Many ETFs offer investors a solution aimed at addressing markets’ inherent instability. Whether via economic or political events, volatility is a consistent challenge for investors, firms, asset managers, and advisors. With their new ETF, a boutique partnership is looking to flip the script and harness volatility to guide their investments without caps.
WEBS Investments, Inc. and Westwood Holdings Group, Inc., launched the WEBs Defined VolatilitySM ETF duo this week. The WEBs Defined VolatilitySM SPY ETF (DVSP) and the WEBs Defined VolatilitySM QQQ ETF (DVQQ) look to “provide a more stable investment experience across market conditions, using a dynamic, rules-based strategy to adjust exposure…based on real-time volatility,” according to the partnership’s release.
Volatility ETFs Into 2025
How do the funds work, specifically? The pair track the Syntax Defined VolatilitySM U.S. Large Cap 500 Index and the Syntax Defined VolatilitySM Triple Qs Index, respectively. In low-volatility periods, the pair of ETFs use total return swaps to amplify exposure to their underlying ETFs. Those underlying ETFs include the SPDR S&P 500 ETF Trust (SPY ) and the Invesco QQQ Trust Series I, respectively. In high-volatility periods, the ETFs move to cash and U.S. Treasuries to cushion losses.

━━━━━━━━━━

Assignment 1:
Using the volatility ETF article, decide whether each statement agrees with the text. Answer yes or no for each, and quote the words that settle it.
(a) The new funds come from WEBS Investments, Inc. and Westwood Holdings Group, Inc.
(b) In high-volatility periods, the funds use total return swaps to increase exposure.
(c) DVQQ tracks the Syntax Defined VolatilitySM U.S. Large Cap 500 Index.
Assignment 2:
Answer these questions from the volatility ETF article:
(a) What is the ticker of the WEBs Defined VolatilitySM SPY ETF?
(b) Which underlying ETF goes with the WEBs Defined VolatilitySM QQQ ETF?
(c) Who does the text name as facing volatility as a challenge?
Assignment 3: Write the next part of the volatility ETF article, picking up after its last sentence.
You won't need the data at all.

Data for analysis:

━━━━━━━━━━

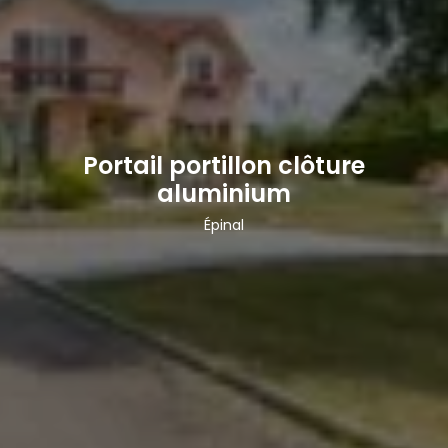
Portail portillon clôture
aluminium
Épinal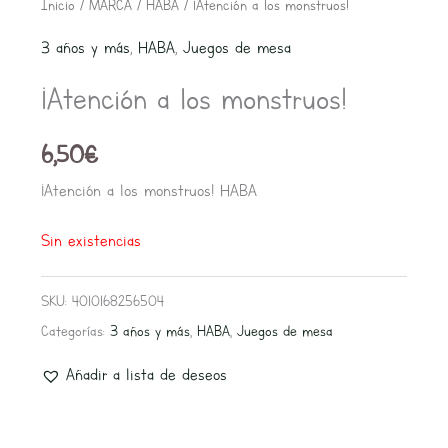
Inicio
/
MARCA
/
HABA
/ ¡Atención a los monstruos!
3 años y más
,
HABA
,
Juegos de mesa
¡Atención a los monstruos!
6,50
€
¡Atención a los monstruos! HABA
Sin existencias
SKU:
4010168256504
Categorías:
3 años y más
,
HABA
,
Juegos de mesa
Añadir a lista de deseos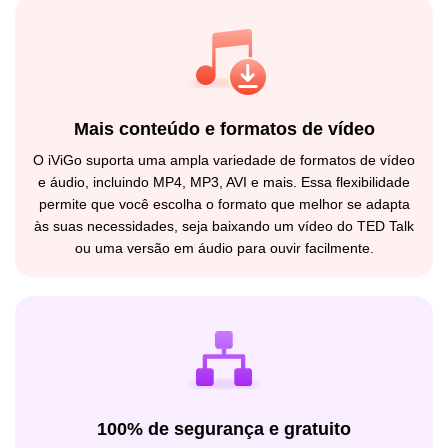
Mais conteúdo e formatos de vídeo
O iViGo suporta uma ampla variedade de formatos de vídeo
e áudio, incluindo MP4, MP3, AVI e mais. Essa flexibilidade
permite que você escolha o formato que melhor se adapta
às suas necessidades, seja baixando um vídeo do TED Talk
ou uma versão em áudio para ouvir facilmente.
100% de segurança e gratuito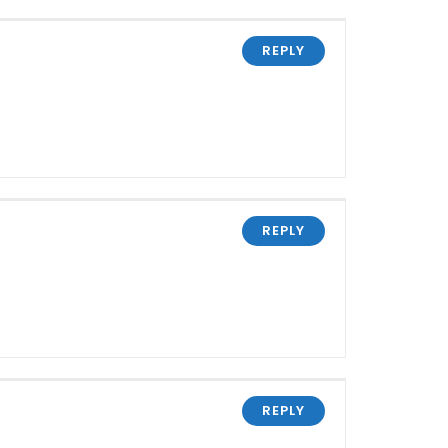
REPLY
REPLY
REPLY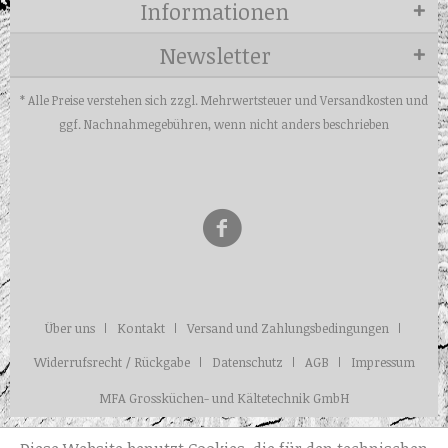
Informationen
Newsletter
* Alle Preise verstehen sich zzgl. Mehrwertsteuer und
Versandkosten
und
ggf. Nachnahmegebühren, wenn nicht anders beschrieben
Über uns
Kontakt
Versand und Zahlungsbedingungen
Widerrufsrecht / Rückgabe
Datenschutz
AGB
Impressum
MFA Grossküchen- und Kältetechnik GmbH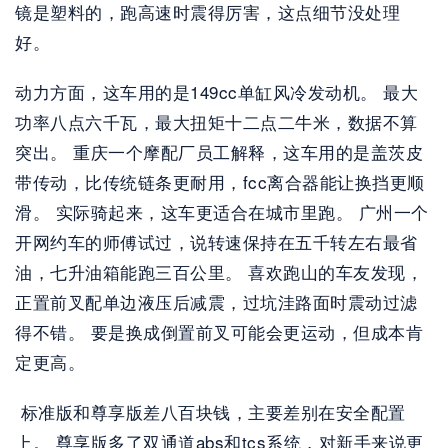
镜是塑料的，跑高速时震得厉害，这点细节没处理
好。 
动力方面，这车用的是149cc单缸风冷发动机。 最大
功率八点六千瓦，最大扭矩十二点二牛米，数据不算
突出。 重庆一个摩配厂员工解释，这车用的是盖茨皮
带传动，比传统链条更耐用，fcc离合器能让换挡更顺
滑。 实际骑起来，这车更适合在城市里跑。 广州一个
开网约车的师傅试过，说转速保持在五千转左右最省
油，七升油箱能跑三百公里。 喜欢跑山的车友发现，
正置前叉配单边液压后减震，过坑洼路面时震动过滤
得不错。 要是换成倒置前叉可能会更运动，但成本肯
定更高。
 标准版和尊享版差八百块钱，主要差别在安全配置
上。 尊享版多了双通道abs和tcs系统，对新手来说更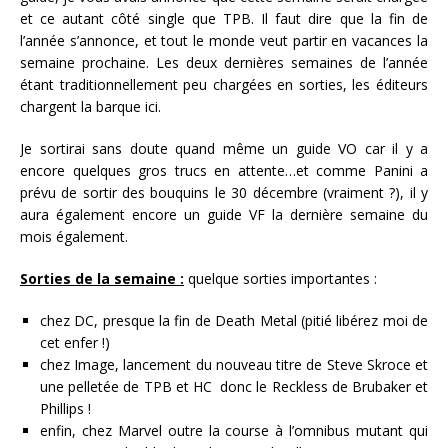
et ce autant côté single que TPB. Il faut dire que la fin de
l’année s’annonce, et tout le monde veut partir en vacances la
semaine prochaine. Les deux dernières semaines de l’année
étant traditionnellement peu chargées en sorties, les éditeurs
chargent la barque ici.
Je sortirai sans doute quand même un guide VO car il y a
encore quelques gros trucs en attente…et comme Panini a
prévu de sortir des bouquins le 30 décembre (vraiment ?), il y
aura également encore un guide VF la dernière semaine du
mois également.
Sorties de la semaine :
quelque sorties importantes :
chez DC, presque la fin de Death Metal (pitié libérez moi de
cet enfer !)
chez Image, lancement du nouveau titre de Steve Skroce et
une pelletée de TPB et HC donc le Reckless de Brubaker et
Phillips !
enfin, chez Marvel outre la course à l’omnibus mutant qui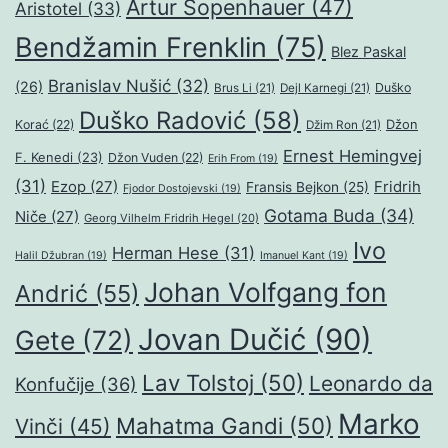
Artur Šopenhauer
(47)
Aristotel
(33)
Bendžamin Frenklin
(75)
Blez Paskal
Branislav Nušić
(32)
(26)
Duško
Brus Li
(21)
Dejl Karnegi
(21)
Duško Radović
(58)
Džon
Korać
(22)
Džim Ron
(21)
Ernest Hemingvej
F. Kenedi
(23)
Džon Vuden
(22)
Erih From
(19)
(31)
Ezop
(27)
Fridrih
Fransis Bejkon
(25)
Fjodor Dostojevski
(19)
Gotama Buda
(34)
Niče
(27)
Georg Vilhelm Fridrih Hegel
(20)
Ivo
Herman Hese
(31)
Halil Džubran
(19)
Imanuel Kant
(19)
Johan Volfgang fon
Andrić
(55)
Jovan Dučić
(90)
Gete
(72)
Lav Tolstoj
(50)
Leonardo da
Konfučije
(36)
Marko
Mahatma Gandi
(50)
Vinči
(45)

━━━━━━━━━━

Task output 1:
(a) Yes: "WEBS Investments, Inc. and Westwood Holdings Group, Inc., launched the WEBs Defined VolatilitySM ETF duo this week."
(b) No: "In high-volatility periods, the ETFs move to cash and U.S. Treasuries to cushion losses."
(c) No: "The pair track the Syntax Defined VolatilitySM U.S. Large Cap 500 Index and the Syntax Defined VolatilitySM Triple Qs Index, respectively."

Task output 2:
(a) DVSP
(b) The Invesco QQQ Trust Series I
(c) Investors, firms, asset managers, and advisors

Task output 3:
For WEBs Investments Inc. Chief Executive Officer Ben Fulton, a longtime industry veteran who worked on Invesco’s PowerShares ETF platform from 2005 to 2013, volatility has long loomed as a key source of advisor stress. Taking a closer look resulted, not in diversifying a portfolio to address volatility, given how highly correlated global markets are, but on the volatility itself.
“We took a different approach and said…maybe what we need to do is not focus on selection, stocks but maybe we need to focus truly on the volatility and make that our North Star that we’re looking at, and we control that,” Fulton said. “If we control that, right, we’re going to give a smoother ride, it’s going to make investors stay invested.”
“A lot of times we liken this to weather…and we’re the Nest thermostat, right?” Fulton added. “If it’s cold outside, we’ll put some heat on, we’ll get you back to 70, and sometimes it’s 70 degrees, and it’s perfect weather.”
Looking Ahead
The pair of ETFs, which charge 91 and 96 basis points respectively, contrast to other structured products that offer volatility management like buffered ETFs. Those funds, explained Westwood’s Head of ETF Distribution & National Accounts Chris Doran, offer tradeoffs compared to their new volatility ETFs.
“Buffered ETFs, great innovation, but there’s tradeoffs right?” Doran said. “It’s like a structured product…eventually, they’ll give you some of the downside, but you can get hit. You have to hold it a certain period of time, and you’re going to get capped on an up market.”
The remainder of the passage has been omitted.